■ Task directions:
Your answer must be one number: the count of lines below that include "will".

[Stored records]
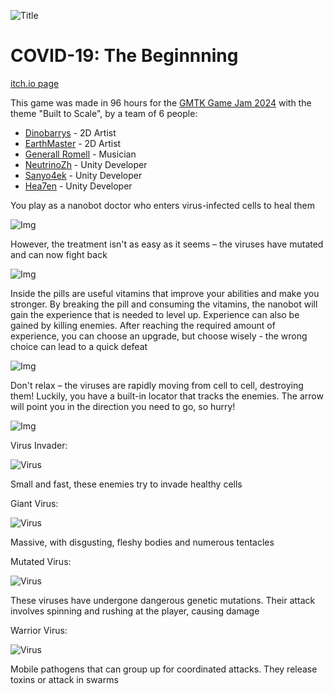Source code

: ![Title](./Docs/ttpXkx.gif)

# COVID-19: The Beginnning

[itch.io page](https://neutrinozh.itch.io/covid-19-the-beginning)

This game was made in 96 hours for the [GMTK Game Jam 2024](https://neutrinozh.itch.io/covid-19-the-beginning) with the theme "Built to Scale", by a team of 6 people:

- [Dinobarrys](https://itch.io/profile/skarchik) - 2D Artist
- [EarthMaster](https://erth-n-craft.itch.io/) - 2D Artist
- [Generall Romell](https://soundcloud.com/ugerivan) - Musician
- [NeutrinoZh](https://neutrinozh.itch.io/) - Unity Developer
- [Sanyo4ek](https://sanyo4ek.itch.io/) - Unity Developer
- [Hea7en](https://hea7en.itch.io/) - Unity Developer

You play as a nanobot doctor who enters virus-infected cells to heal them

![Img](./Docs/rzHbpF.gif)

However, the treatment isn't as easy as it seems – the viruses have mutated and can now fight back

![Img](./Docs/CQCAp5.gif)

Inside the pills are useful vitamins that improve your abilities and make you stronger. By breaking the pill and consuming the vitamins, the nanobot will gain the experience that is needed to level up. Experience can also be gained by killing enemies. After reaching the required amount of experience, you can choose an upgrade, but choose wisely - the wrong choice can lead to a quick defeat

![Img](./Docs/0276_f.gif)

Don't relax – the viruses are rapidly moving from cell to cell, destroying them! Luckily, you have a built-in locator that tracks the enemies. The arrow will point you in the direction you need to go, so hurry!

![Img](./Docs/dGy7uX.gif)

Virus Invader:

![Virus](./Docs/Ro+KCy.gif)

Small and fast, these enemies try to invade healthy cells

Giant Virus:

![Virus](./Docs/+LtGqD.gif)

Massive, with disgusting, fleshy bodies and numerous tentacles

Mutated Virus:

![Virus](./Docs/y9mJZa.gif)

These viruses have undergone dangerous genetic mutations. Their attack involves spinning and rushing at the player, causing damage

Warrior Virus:

![Virus](./Docs/Cucumber.gif)

Mobile pathogens that can group up for coordinated attacks. They release toxins or attack in swarms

■ Answer box:
2